Brady F. Anderson

Seeking Wisdom: From Darwin to Munger

My Notes

Our neural connections depend on our personal experiences. Understanding other people’s behavior can be difficult because our brains are wired differently as a result of varied experiences.

Pain, hunger, stress, relaxation, and other mental states radically change our behavioral outcomes.

Darwin observed:

  1. Not all members of a species survive and reproduce because of competition between individuals and/or for resources and environmental changes that reduce success.
  2. Individuals within species vary immensely and these variations must be inheritable
  3. Evolution is constant, species change, go extinct, or emerge.

These combine to form the basis of the idea called natural selection

Our brains are more sensitive to pain than other stimuli.
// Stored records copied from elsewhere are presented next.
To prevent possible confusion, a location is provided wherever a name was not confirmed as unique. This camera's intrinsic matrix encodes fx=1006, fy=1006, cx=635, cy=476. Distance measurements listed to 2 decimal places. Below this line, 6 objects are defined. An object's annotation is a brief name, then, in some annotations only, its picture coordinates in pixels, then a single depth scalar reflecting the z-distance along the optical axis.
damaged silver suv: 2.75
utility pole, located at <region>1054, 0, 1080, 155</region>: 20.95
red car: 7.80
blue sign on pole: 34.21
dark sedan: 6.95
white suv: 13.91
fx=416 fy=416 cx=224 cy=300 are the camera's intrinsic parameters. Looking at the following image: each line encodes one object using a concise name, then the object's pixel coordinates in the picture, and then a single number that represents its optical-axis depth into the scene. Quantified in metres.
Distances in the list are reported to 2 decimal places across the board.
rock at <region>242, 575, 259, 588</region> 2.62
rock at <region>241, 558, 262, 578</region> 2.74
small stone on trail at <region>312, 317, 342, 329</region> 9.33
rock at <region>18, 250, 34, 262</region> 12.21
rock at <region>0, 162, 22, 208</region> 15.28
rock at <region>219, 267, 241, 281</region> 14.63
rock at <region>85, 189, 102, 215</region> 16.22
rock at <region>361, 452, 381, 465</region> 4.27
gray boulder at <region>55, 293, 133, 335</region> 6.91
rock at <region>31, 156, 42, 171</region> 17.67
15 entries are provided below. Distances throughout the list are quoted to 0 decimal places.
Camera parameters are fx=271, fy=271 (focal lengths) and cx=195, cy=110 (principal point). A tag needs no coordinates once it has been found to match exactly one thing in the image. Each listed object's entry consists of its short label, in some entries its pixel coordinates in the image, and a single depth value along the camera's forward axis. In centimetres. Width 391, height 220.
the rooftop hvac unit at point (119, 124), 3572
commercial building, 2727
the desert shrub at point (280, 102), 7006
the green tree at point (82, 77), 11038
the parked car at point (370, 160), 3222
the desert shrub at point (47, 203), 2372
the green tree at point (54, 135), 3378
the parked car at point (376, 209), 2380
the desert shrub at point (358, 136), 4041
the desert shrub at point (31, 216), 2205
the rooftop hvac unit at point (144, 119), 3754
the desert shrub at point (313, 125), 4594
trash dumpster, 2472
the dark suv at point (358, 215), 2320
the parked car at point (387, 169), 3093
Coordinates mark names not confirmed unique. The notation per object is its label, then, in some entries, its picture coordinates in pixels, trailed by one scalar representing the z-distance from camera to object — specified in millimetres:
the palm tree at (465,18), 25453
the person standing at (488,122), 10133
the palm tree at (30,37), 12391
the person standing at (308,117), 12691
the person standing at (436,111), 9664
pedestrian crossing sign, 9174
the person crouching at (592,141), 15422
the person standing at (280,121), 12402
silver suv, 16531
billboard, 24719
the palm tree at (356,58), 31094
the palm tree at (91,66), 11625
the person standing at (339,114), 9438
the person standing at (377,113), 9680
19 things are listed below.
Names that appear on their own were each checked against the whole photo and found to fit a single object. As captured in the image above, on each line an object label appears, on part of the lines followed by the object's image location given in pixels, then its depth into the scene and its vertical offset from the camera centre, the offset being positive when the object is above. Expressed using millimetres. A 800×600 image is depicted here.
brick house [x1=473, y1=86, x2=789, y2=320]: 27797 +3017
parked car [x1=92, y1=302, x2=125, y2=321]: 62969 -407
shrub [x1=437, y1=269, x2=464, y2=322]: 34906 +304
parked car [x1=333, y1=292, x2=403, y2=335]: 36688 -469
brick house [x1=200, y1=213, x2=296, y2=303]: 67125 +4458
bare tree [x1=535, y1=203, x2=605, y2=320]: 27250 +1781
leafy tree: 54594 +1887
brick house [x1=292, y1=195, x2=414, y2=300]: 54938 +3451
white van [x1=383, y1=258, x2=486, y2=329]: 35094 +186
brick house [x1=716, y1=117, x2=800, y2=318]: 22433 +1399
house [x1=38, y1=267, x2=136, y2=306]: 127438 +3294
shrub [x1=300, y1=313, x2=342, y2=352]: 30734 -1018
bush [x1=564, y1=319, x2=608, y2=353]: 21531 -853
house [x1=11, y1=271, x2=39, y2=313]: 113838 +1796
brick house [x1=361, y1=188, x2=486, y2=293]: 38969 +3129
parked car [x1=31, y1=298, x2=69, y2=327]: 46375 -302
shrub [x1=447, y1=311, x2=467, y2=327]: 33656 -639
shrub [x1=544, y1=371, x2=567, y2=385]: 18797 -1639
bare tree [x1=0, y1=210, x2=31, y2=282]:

We perceive losses as more painful than the pleasure experienced from gains of equal value. Our brains do their best to avoid other mental pains, like failure and being wrong, even if outcomes would be better without pain avoidance.

Our brains operate using pattern recognition, not if-then logic. This means our decision-making capabilities are reliant on patterns we have experienced or can identify. Patterns often take the form of cause-effect relationships.

People are self-interested, not altruistic, by natural selection. However, it is often in our best interest to cooperate (see tit-for-tat in game theory).

Reciprocity works when 1) it happens in small groups where there are future opportunities to interact and easy to remember favors, and 2) when there are not large imbalances between the cost of the favor and future received favors.

The Psychology of Misjudgments

Bias from mere association: evaluating people, situations, and objects as either good or bad based on the sensations like pleasure or pain associated with them.

Bad behavior is enabled by lack of disincentives and becomes difficult to stop.

When we fail, we blame it on external circumstances or bad luck. When we succeed, we attribute it to our character and actions. We judge others in the opposite manner, attributing their successes to luck and failures to character. This makes us draw incorrect cause-effect conclusions, prevents learning, and underestimate the roles of luck and randomness.

We need to develop multiple strengths lest we fall victim to Munger’s man-with-a-hammer syndrome. Having only method or theory of approaching problems forces you to mold your vision of reality to your solution. Ideas from multiple disciplines prevent this fallacious outcome.

“We behave in ways consistent with how other people see us. If people label us talented, we try to appear talented whether or not it is true.” (60) This can inspire good and bad behavior, think of the people who embrace the titles like “heavyweights” or “leader.” The former drinks more than they would like to, the latter leads even when it is unnatural.

We often let sunk costs influence our next decisions. These sunk costs are not just financial. They could be incorrect ideas you’ve invested yourself in, faulty education you received but spent years learning, or time spent in a bad relationship.

Contrast distorts perception and judgement. A $20 monthly Peleton fitness subscription doesn’t seem like much after a $1500 stationary bike purchase. Exceeding low expectations always feels good even if the achievement isn’t notable.

Our brains cling to stories and find them to be more believable than data and evidence.

“People don’t like to feel indebted. We are disliked if we don’t allow people to give back what we’ve given them.” (81)

We perceive others in ways we believe they perceive us. E.g. I believe she likes me, so this makes me like her too.

Explanations tend make us more trusting, even if those explanations are batshit crazy.

From Thoreau: “It is not enough to be busy; so are the ants. The question is: What are we busy about? Don’t confuse activity with results.

From Mark Twain: “I’ve suffered a great many catastrophes in my life. Most of them never happened.”

Our brains often optimize for components and lose sight of the overall performance of the whole.

“Predictions about the future are often just projections of past curves and present trends.” (126)

We believe large, complicated effects must have large, complicated causes, when no such relationship is necessary

Selective data can misinform conclusions on cause-effect relationships.

Reducing risk is achieved by reducing the number of negative outcomes and the severity of those outcomes.

Always build a margin of safety into your decisions, especially when failure is particularly harsh.

“What is true depends on the amount of evidence supporting it, not by the lack of evidence against it.” (168)

Avoid numbers blindness. Too many people focus on data that can be counted and manipulated and fail to incorporate noncountable information into their decisions.

Albert Einstein: “If you can’t explain it simply, you don’t understand it well enough.”

When we observe, we usually color the information we receive with contexts, theories, ideas, or experiences we’ve had in the past.